[Input data]
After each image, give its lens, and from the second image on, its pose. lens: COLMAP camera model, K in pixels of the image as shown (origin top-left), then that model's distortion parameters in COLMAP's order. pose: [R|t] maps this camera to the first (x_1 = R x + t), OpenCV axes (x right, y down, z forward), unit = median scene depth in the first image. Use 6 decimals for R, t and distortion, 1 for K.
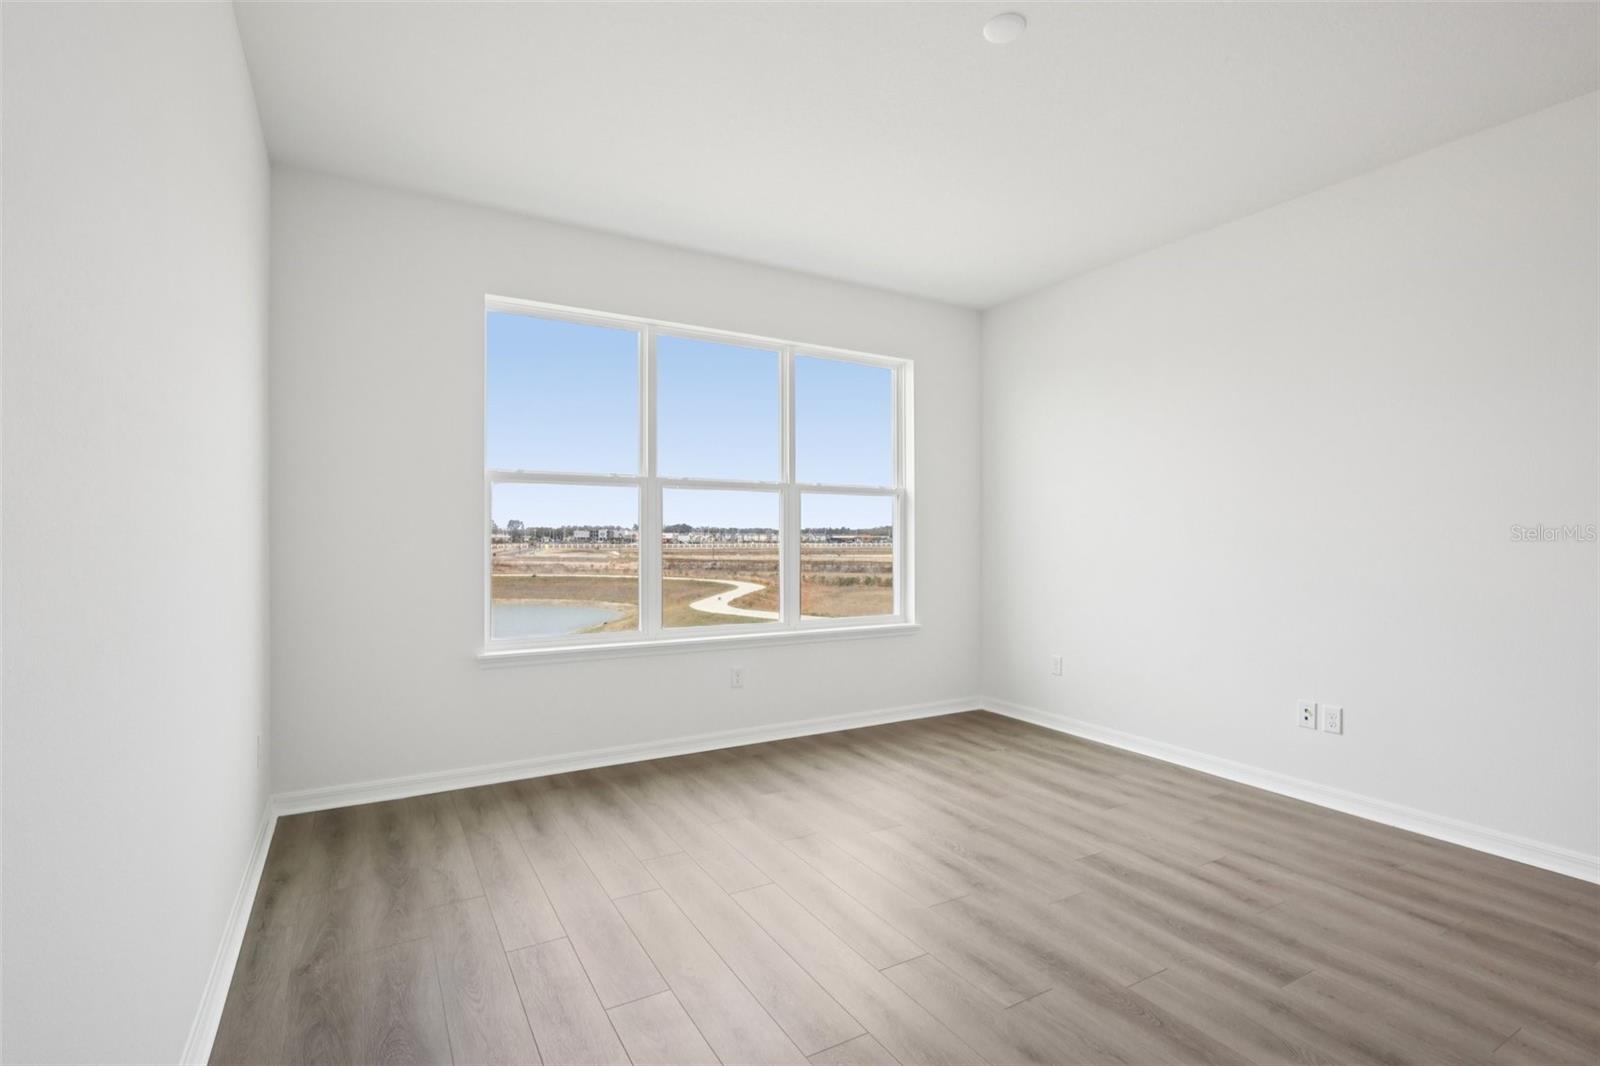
lens RADIAL K [[754.7, 0, 795.3], [0, 754.7, 539.1], [0, 0, 1]] dist [-0.003184, 0.001884]
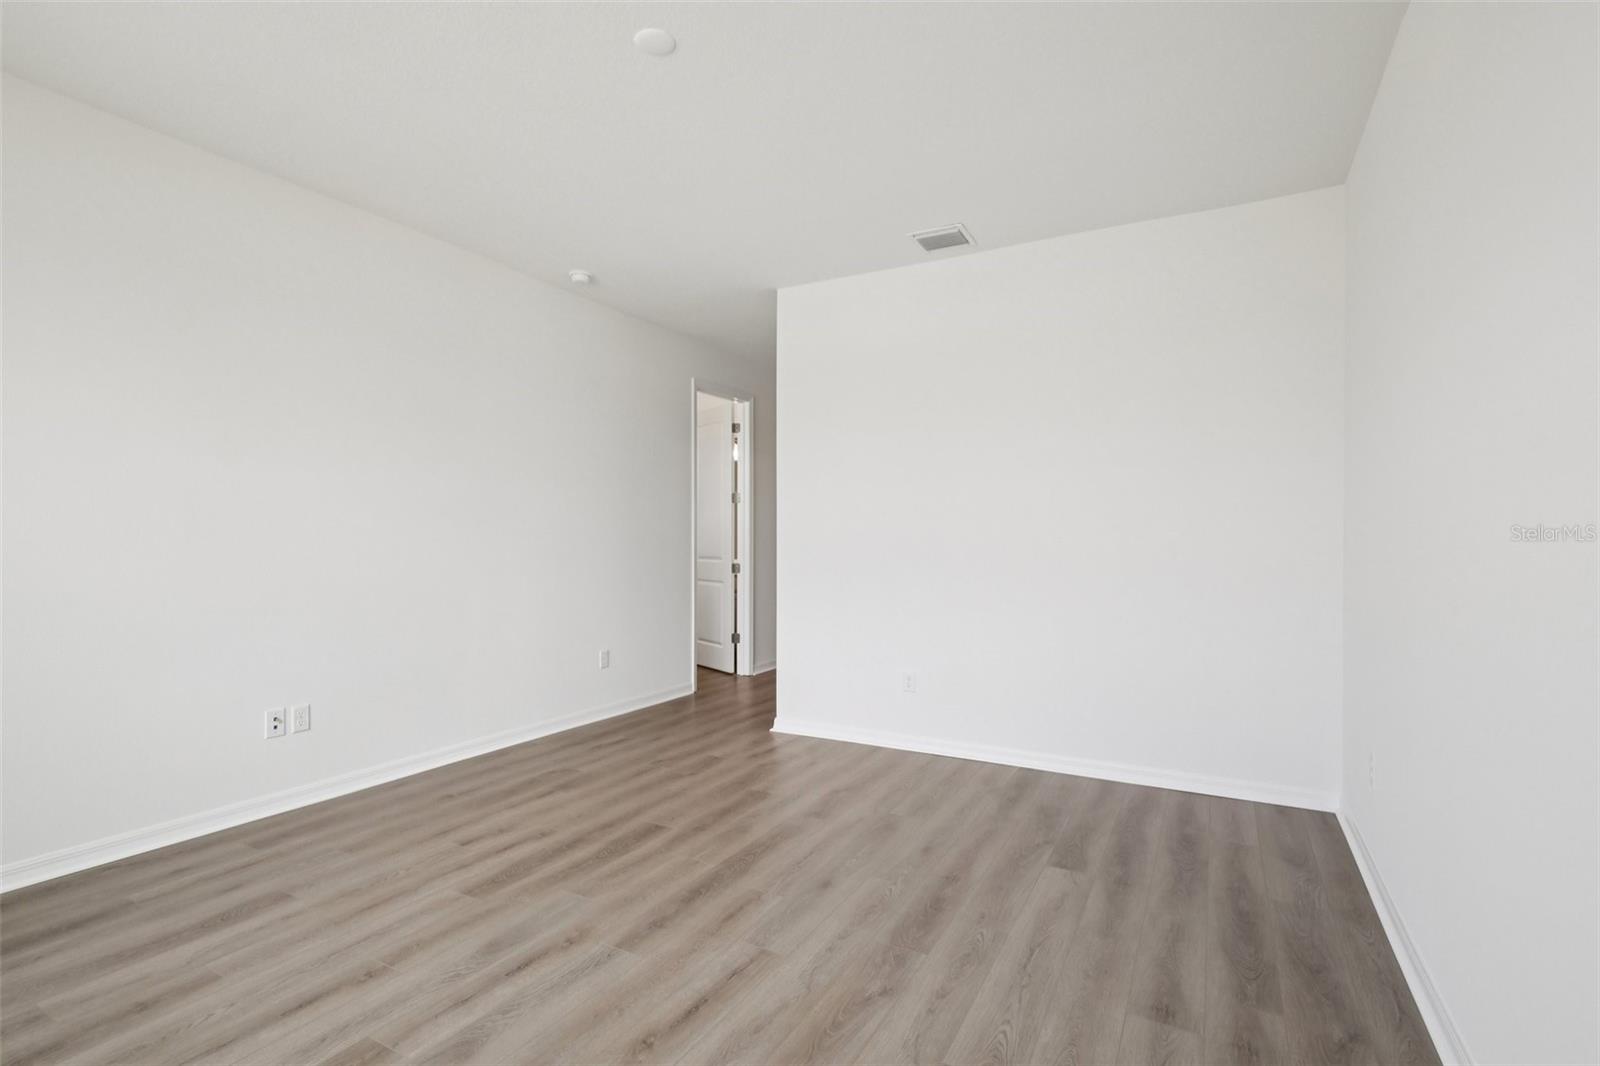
lens RADIAL K [[754.7, 0, 806.4], [0, 754.7, 528.9], [0, 0, 1]] dist [-0.003184, 0.001884]
pose [[-0.517934, 0.002815, 0.855416, -0.439519], [-0.000924, 0.999992, -0.003851, -0.008287], [-0.855420, -0.002785, -0.517928, 0.836123]]
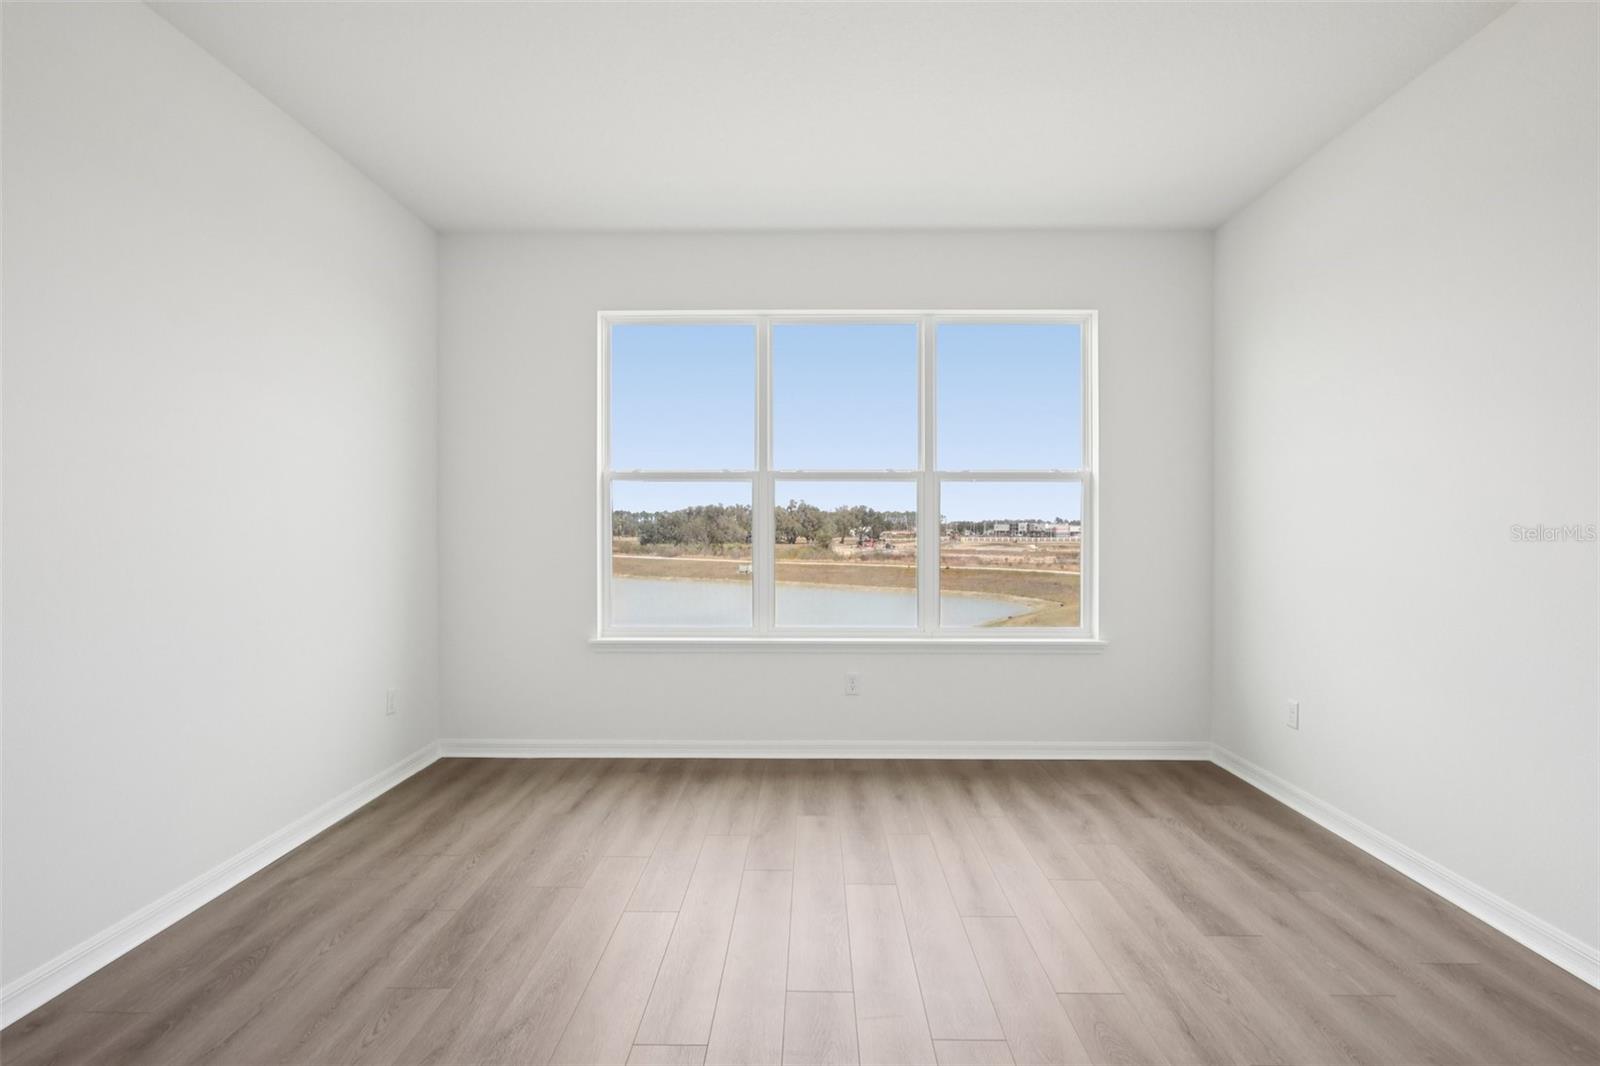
lens RADIAL K [[754.7, 0, 798.5], [0, 754.7, 532.1], [0, 0, 1]] dist [-0.003184, 0.001884]
pose [[0.855915, -0.000604, -0.517116, 0.390155], [0.000280, 1.000000, -0.000703, -0.001858], [0.517116, 0.000457, 0.855915, 0.202428]]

[Work to complete]
Copy every line of the records above verbatim, leaving out the pictures.

[Response]
After each image, give its lens, and from the second image on, its pose. lens: COLMAP camera model, K in pixels of the image as shown (origin top-left), then that model's distortion parameters in COLMAP's order. pose: [R|t] maps this camera to the first (x_1 = R x + t), OpenCV axes (x right, y down, z forward), unit = median scene depth in the first image. Use 6 decimals for R, t and distortion, 1 for K.
lens RADIAL K [[754.7, 0, 795.3], [0, 754.7, 539.1], [0, 0, 1]] dist [-0.003184, 0.001884]
lens RADIAL K [[754.7, 0, 806.4], [0, 754.7, 528.9], [0, 0, 1]] dist [-0.003184, 0.001884]
pose [[-0.517934, 0.002815, 0.855416, -0.439519], [-0.000924, 0.999992, -0.003851, -0.008287], [-0.855420, -0.002785, -0.517928, 0.836123]]
lens RADIAL K [[754.7, 0, 798.5], [0, 754.7, 532.1], [0, 0, 1]] dist [-0.003184, 0.001884]
pose [[0.855915, -0.000604, -0.517116, 0.390155], [0.000280, 1.000000, -0.000703, -0.001858], [0.517116, 0.000457, 0.855915, 0.202428]]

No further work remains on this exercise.